ABBOTT INDIA LTD
You're a self-proclaimed foodie in a country with hundreds of eateries to choose from. How do you stay healthy? Ask Indian food blogger and amateur chef Adarsh Munjal, who changed his lifestyle following a diabetes diagnosis.
Adarsh's lifelong love of food was sparked by his mother's cooking; her always-fragrant kitchen regularly churned out traditional, buttery, mouth-watering, north Indian dishes. He turned his passion into his profession, becoming one of India's first and most popular food bloggers.
He got his start as a copywriter and ghostwriter for several blogs before launching his own food blog, The Big Bhookad.
"I started food blogging in 2010," Adarsh said. "I'd wanted to become a food writer since college and followed bloggers like Kalyan Karmarkar and Nandita Iyer."
So how does Adarsh balance his love of food with a career that's all about eating? He started by accepting his diabetes diagnosis for what it was: an opportunity to change.
Processing His Diagnosis
At 27, Adarsh was obese. He weighed 165 kilograms. He would sweat and pant excessively. A routine checkup revealed that Adarsh had prediabetes, and was at high risk of developing type 2 diabetes. Adarsh had seen his father, Deepak, struggle with type 2 diabetes, and was shaken by the news.
"He refused to understand the need to get healthy," he said of his father. "It was difficult to see him suffer throughout the decade, despite his dear ones being willing to help. His weak willpower broke him; his health worsened, and it was deeply saddening for all of us."
When his prediabetes turned into diabetes, Adarsh re-evaluated his lifestyle. He took charge of his health — and was even able to beat back his numbers.
"I battled type 2 (diabetes) for one and a half years and took insulin shots," Adarsh said. "After weight management sessions, I am luckily in good control of my glycaemic levels and now in prediabetic range."
Staying on Track
Adarsh recognises that the only way to keep his diabetes at bay is by maintaining his healthy lifestyle. The first big change he had to make was in his daily meals. He overhauled his diet — cutting out maida, sugar, gluten and processed foods — and planned weekly menus. Multigrain flours and healthy nuts are always in the mix, and eating out is now all about eating sensibly, not pigging out.

· · · · · · ·

**Work task 1:** Reproduce the passage of the Adarsh Munjal story starting at "So how does" and ending at "by the news.", word for word.
**Work task 2:** Pick up the Adarsh Munjal story after its final sentence and continue writing it.

· · · · · · ·

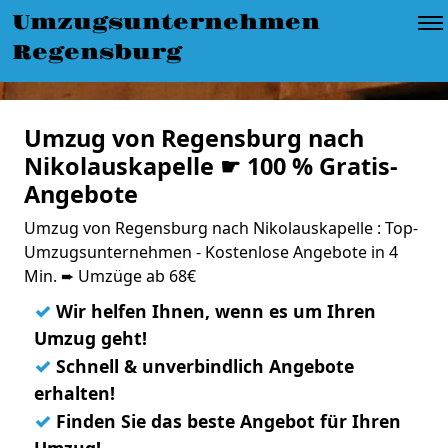
Umzugsunternehmen
Regensburg
Umzug von Regensburg nach
Nikolauskapelle ☛ 100 % Gratis-
Angebote
Umzug von Regensburg nach Nikolauskapelle : Top-
Umzugsunternehmen - Kostenlose Angebote in 4
Min. ➨ Umzüge ab 68€
✓
Wir helfen Ihnen, wenn es um Ihren
Umzug geht!
✓
Schnell & unverbindlich Angebote
erhalten!
✓
Finden Sie das beste Angebot für Ihren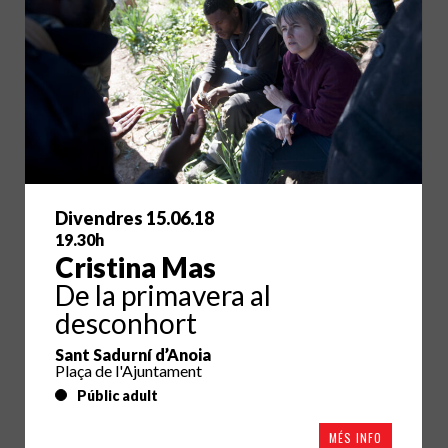
Divendres 15.06.18
19.30h
Cristina Mas
De la primavera al
desconhort
Sant Sadurní d’Anoia
Plaça de l'Ajuntament
Públic adult
MÉS INFO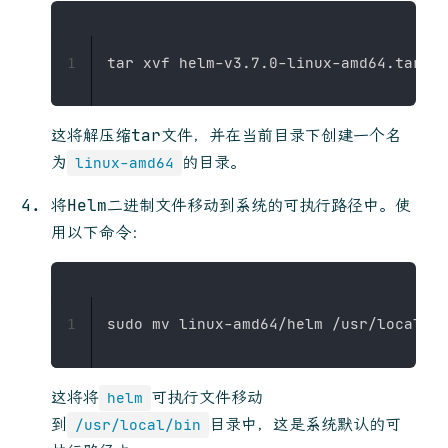
1
这将解压缩tar文件，并在当前目录下创建一个名
为
的目录。
linux-amd64
将Helm二进制文件移动到系统的可执行路径中。使
用以下命令：
1
这将将
可执行文件移动
helm
到
目录中，这是系统默认的可
/usr/local/bin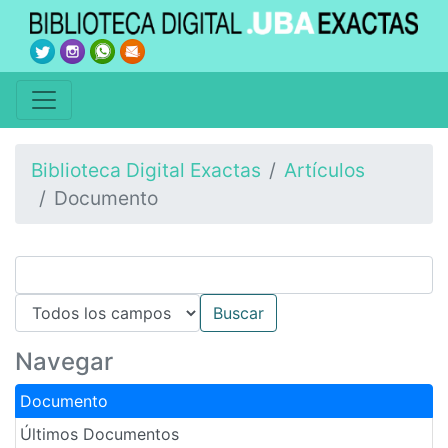
Biblioteca Digital Exactas
Artículos
Documento
Navegar
Documento
Últimos Documentos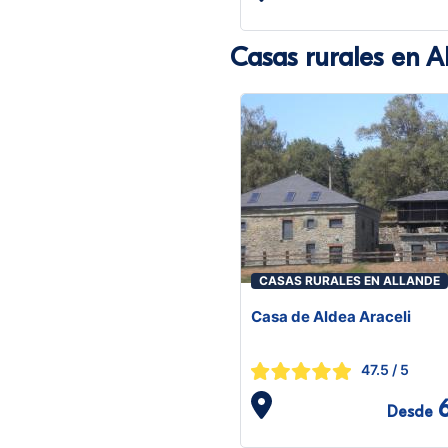
Casas rurales en A
CASAS RURALES EN ALLANDE
Casa de Aldea Araceli
47.5
/ 5
Desde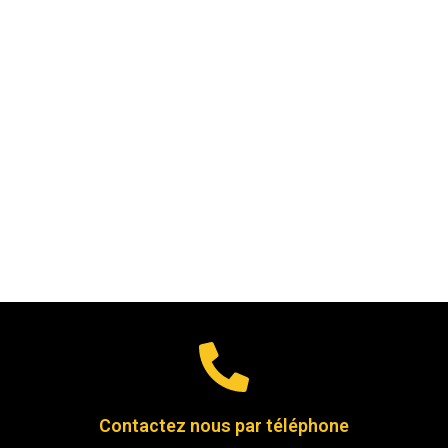
Contactez nous par téléphone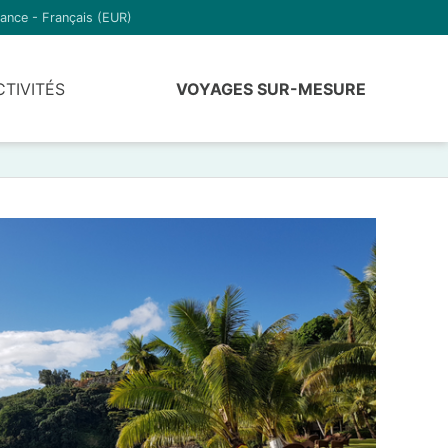
ance - Français (EUR)
CTIVITÉS
VOYAGES SUR-MESURE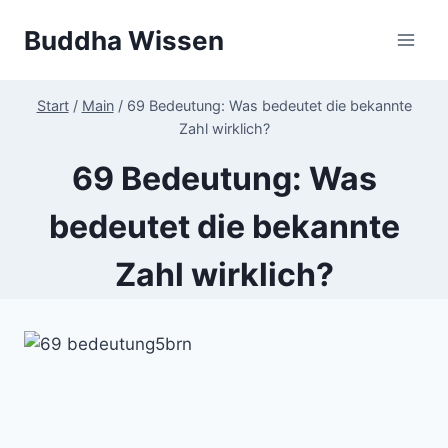
Zum
Buddha Wissen
Inhalt
springen
Start
/
Main
/
69 Bedeutung: Was bedeutet die bekannte
Zahl wirklich?
69 Bedeutung: Was
bedeutet die bekannte
Zahl wirklich?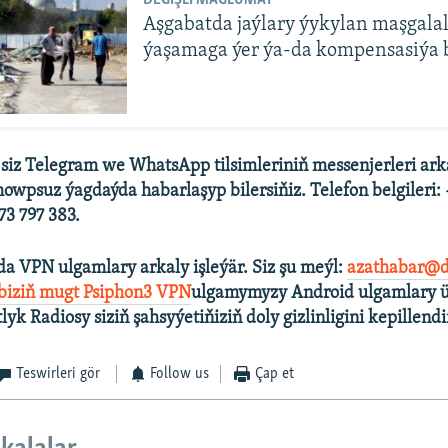
Aşgabatda jaýlary ýykylan maşgala
ýaşamaga ýer ýa-da kompensasiýa 
 siz Telegram we WhatsApp tilsimleriniň messenjerleri ark
howpsuz ýagdaýda habarlaşyp bilersiňiz. Telefon belgileri:
3 797 383.
a VPN ulgamlary arkaly işleýär. Siz şu meýl:
azathabar@d
 biziň mugt Psiphon3 VPN
ulgamymyzy Android ulgamlary ü
tlyk Radiosy siziň şahsyýetiňiziň doly gizlinligini kepillendi
Teswirleri gör
Follow us
Çap et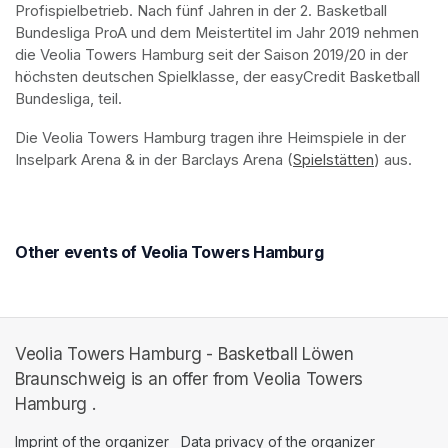
Profispielbetrieb. Nach fünf Jahren in der 2. Basketball 
Bundesliga ProA und dem Meistertitel im Jahr 2019 nehmen 
die Veolia Towers Hamburg seit der Saison 2019/20 in der 
höchsten deutschen Spielklasse, der easyCredit Basketball 
Bundesliga, teil.
Die Veolia Towers Hamburg tragen ihre Heimspiele in der 
Inselpark Arena & in der Barclays Arena (
Spielstätten
(opens in 
) aus.
Other events of Veolia Towers Hamburg
Veolia Towers Hamburg - Basketball Löwen
Braunschweig is an offer from Veolia Towers
Hamburg .
Imprint of the organizer
(opens in a new tab)
Data privacy of the organizer
(opens in 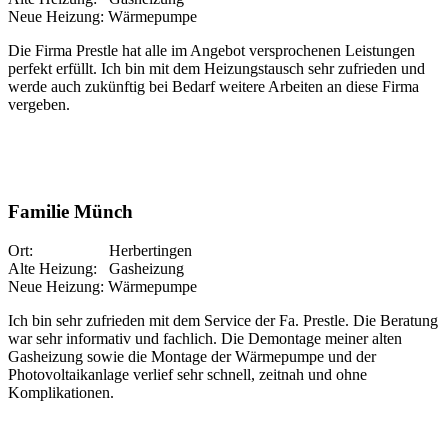
Neue Heizung: Wärmepumpe
Die Firma Prestle hat alle im Angebot versprochenen Leistungen
perfekt erfüllt. Ich bin mit dem Heizungstausch sehr zufrieden und
werde auch zukünftig bei Bedarf weitere Arbeiten an diese Firma
vergeben.
Familie Münch
Ort: Herbertingen
Alte Heizung: Gasheizung
Neue Heizung: Wärmepumpe
Ich bin sehr zufrieden mit dem Service der Fa. Prestle. Die Beratung
war sehr informativ und fachlich. Die Demontage meiner alten
Gasheizung sowie die Montage der Wärmepumpe und der
Photovoltaikanlage verlief sehr schnell, zeitnah und ohne
Komplikationen.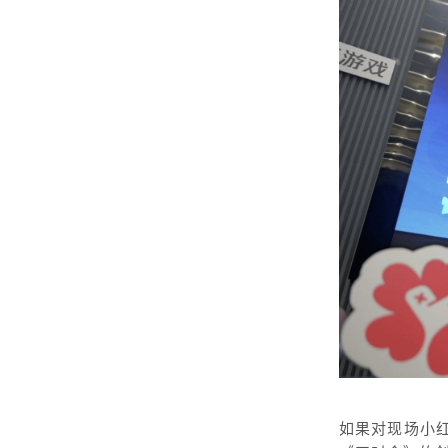
如果对现场小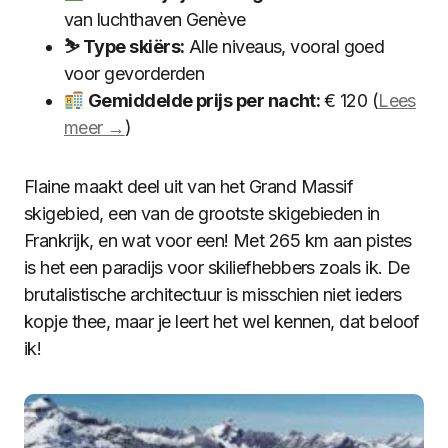
van luchthaven Genève
⛷ Type skiërs:
Alle niveaus, vooral goed
voor gevorderden
Gemiddelde prijs per nacht:
€ 120 (
Lees
meer →
)
Flaine maakt deel uit van het Grand Massif
skigebied, een van de grootste skigebieden in
Frankrijk, en wat voor een! Met 265 km aan pistes
is het een paradijs voor skiliefhebbers zoals ik. De
brutalistische architectuur is misschien niet ieders
kopje thee, maar je leert het wel kennen, dat beloof
ik!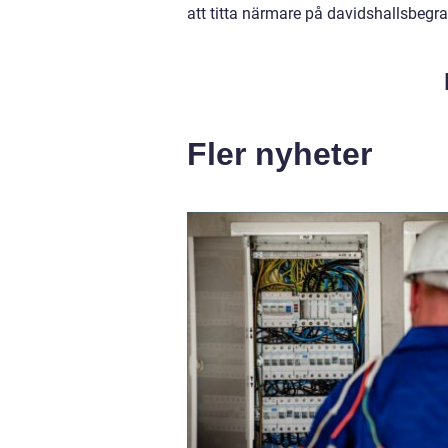
att titta närmare på davidshallsbegr
Fler nyheter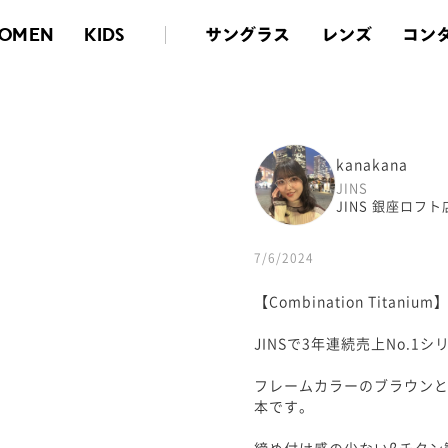
サングラス
レンズ
コン
OMEN
KIDS
kanakana
JINS
JINS 銀座ロフト
7/6/2024
【Combination Titanium
JINSで3年連続売上No.1シ
フレームカラーのブラウンと
本です。
締め付け感の少ないβチタン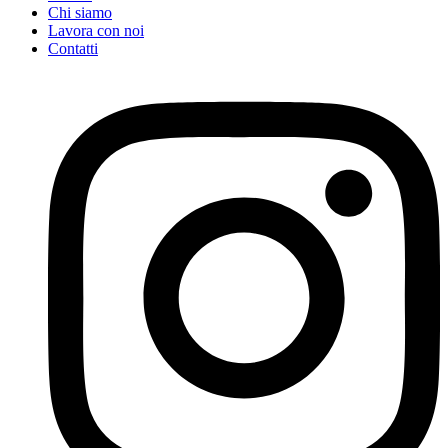
Chi siamo
Lavora con noi
Contatti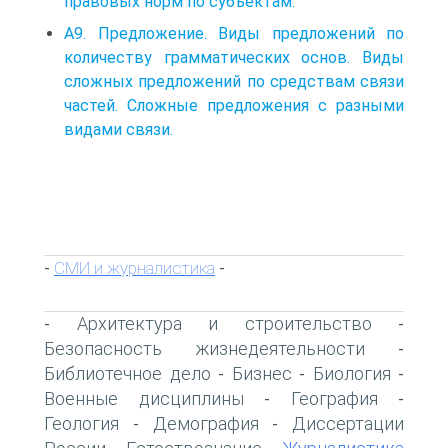
правовых норм по субъектам.
А9. Предложение. Виды предложений по
количеству грамматических основ. Виды
сложных предложений по средствам связи
частей. Сложные предложения с разными
видами связи.
СМИ и журналистика
-
-
Архитектура и строительство
-
-
Безопасность жизнедеятельности
-
Библиотечное дело
Бизнес
Биология
-
-
-
Военные дисциплины
География
-
-
Геология
Демография
Диссертации
-
-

· · · · · · ·

**Exercise response 1:**
So how does Adarsh balance his love of food with a career that's all about eating? He started by accepting his diabetes diagnosis for what it was: an opportunity to change.
Processing His Diagnosis
At 27, Adarsh was obese. He weighed 165 kilograms. He would sweat and pant excessively. A routine checkup revealed that Adarsh had prediabetes, and was at high risk of developing type 2 diabetes. Adarsh had seen his father, Deepak, struggle with type 2 diabetes, and was shaken by the news.

**Exercise response 2:**
"I still taste everything, but don't eat everything," Adarsh said.
But Adarsh, a hardcore foodie and a Punjabi to boot, didn't give up his favourite dishes that easily. He invoked his inner chef and designed a diabetes-friendly mung sprout cutlet recipe to replace his mother's delicious aloo tikkis. In his recipe, potatoes are replaced by sprouted green mung dal and spring onions; and he uses oatmeal to bind the tikkis, which are then shallow-fried.
Moderation, Moderation, Moderation
Back in the day, Adarsh finished off entire pizzas. Now, he limits himself to a slice and opts for alternatives to unhealthy dishes, like deconstructed, bunless burgers. During weekly cheat days, he savours a serving of his preferred dessert.
He's now an expert at moderating his intake no matter where he eats, which means sometimes politely squeezing out of social situations involving food. In India, where the number of kheer katoris you polish off is directly proportional to your respect for the host, it can be tough. But now, most of Adarsh's close relatives know he's on a strict eating plan and don't force him to overeat. In fact, most of them now provide sugar-free desserts.
"My mom makes a sugar-free batch of sweets for me whenever she cooks a homemade mithai," he said. "Since most mithai shops carry sugar-free options, friends and relatives pick up one of these for me or dry fruit goodies."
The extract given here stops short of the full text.